# [RAW DATA]

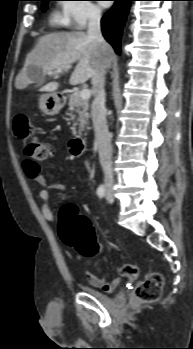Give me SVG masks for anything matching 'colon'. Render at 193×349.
Masks as SVG:
<instances>
[{
  "mask_svg": "<svg viewBox=\"0 0 193 349\" xmlns=\"http://www.w3.org/2000/svg\"><path fill=\"white\" fill-rule=\"evenodd\" d=\"M14 130L22 141L28 157L26 162L40 166V163L52 157V146L34 136V126L26 115H18L15 118ZM59 233L65 244L74 247L82 255L93 256L101 250L88 218L77 215L71 206H65L61 212ZM162 286L163 276L157 272L150 273L137 286L136 297L143 303L156 301L160 297Z\"/></svg>",
  "mask_w": 193,
  "mask_h": 349,
  "instance_id": "obj_1",
  "label": "colon"
}]
</instances>
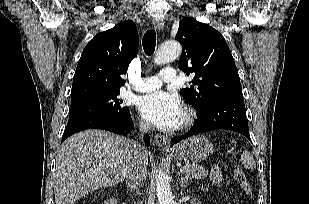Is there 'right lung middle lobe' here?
Returning a JSON list of instances; mask_svg holds the SVG:
<instances>
[{
    "mask_svg": "<svg viewBox=\"0 0 309 204\" xmlns=\"http://www.w3.org/2000/svg\"><path fill=\"white\" fill-rule=\"evenodd\" d=\"M118 95L119 91L71 104L69 119L87 114H101L125 120L130 116V111L121 105L123 101L117 98Z\"/></svg>",
    "mask_w": 309,
    "mask_h": 204,
    "instance_id": "right-lung-middle-lobe-1",
    "label": "right lung middle lobe"
}]
</instances>
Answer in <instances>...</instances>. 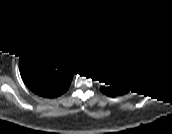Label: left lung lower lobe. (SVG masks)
I'll return each mask as SVG.
<instances>
[{
	"instance_id": "left-lung-lower-lobe-1",
	"label": "left lung lower lobe",
	"mask_w": 172,
	"mask_h": 134,
	"mask_svg": "<svg viewBox=\"0 0 172 134\" xmlns=\"http://www.w3.org/2000/svg\"><path fill=\"white\" fill-rule=\"evenodd\" d=\"M101 91L106 94V95H109V96H112L113 94H110V93H107L106 91H104L102 88H101Z\"/></svg>"
}]
</instances>
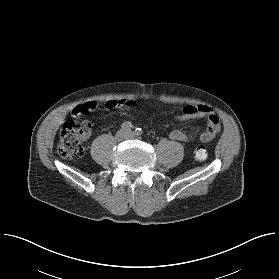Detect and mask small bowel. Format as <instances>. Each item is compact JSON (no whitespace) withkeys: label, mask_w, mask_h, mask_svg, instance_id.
Instances as JSON below:
<instances>
[{"label":"small bowel","mask_w":279,"mask_h":279,"mask_svg":"<svg viewBox=\"0 0 279 279\" xmlns=\"http://www.w3.org/2000/svg\"><path fill=\"white\" fill-rule=\"evenodd\" d=\"M133 103H134V101L131 99L95 98L91 104H85L82 106V108L84 110H94L96 106H98L99 104H102L106 110H112V109H115L116 107H122L127 104H133ZM80 115H81L80 107H75L70 111L71 117L76 118V117H79ZM204 117H206L208 120V127L206 128L205 131H203L201 133V135H200L201 141H203L204 137L210 133L211 127H213L214 125L220 126V120L215 115V113L212 111V109L207 106L187 105L184 107V112L182 114L176 116V118L179 120L204 118ZM169 137H170V139L175 140V141L189 142L194 139L195 132L186 134L180 130H173L170 132Z\"/></svg>","instance_id":"small-bowel-1"}]
</instances>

# [STATED PROBLEM]
Reproduce everything from the line containing "Detect and mask" down to the end of the records, substituting "minified" for "compact" and leaving all else unchanged. Omit the pictures.

# [COMPLETE RESPONSE]
Detect and mask small bowel. Format as <instances>. Each item is minified JSON (no whitespace) withkeys: label, mask_w, mask_h, mask_svg, instance_id.
Instances as JSON below:
<instances>
[{"label":"small bowel","mask_w":279,"mask_h":279,"mask_svg":"<svg viewBox=\"0 0 279 279\" xmlns=\"http://www.w3.org/2000/svg\"><path fill=\"white\" fill-rule=\"evenodd\" d=\"M133 103H134V101L131 99L95 98L91 104H85L82 106V108L84 110H94L96 106H98L99 104H102L106 110H112V109H115L116 107H122L127 104H133ZM80 115H81L80 107H75L70 111L71 117L76 118V117H79ZM204 117H206L208 120V127L206 128L205 131H203L201 133V135H200L201 141H203L204 137L210 133L211 127H213L214 125L220 126V120L215 115V113L212 111V109L207 106L187 105L184 107V112L182 114L176 116V118L179 120L204 118ZM169 137H170V139L175 140V141L189 142L194 139L195 132L186 134L180 130H173L170 132Z\"/></svg>","instance_id":"small-bowel-1"}]
</instances>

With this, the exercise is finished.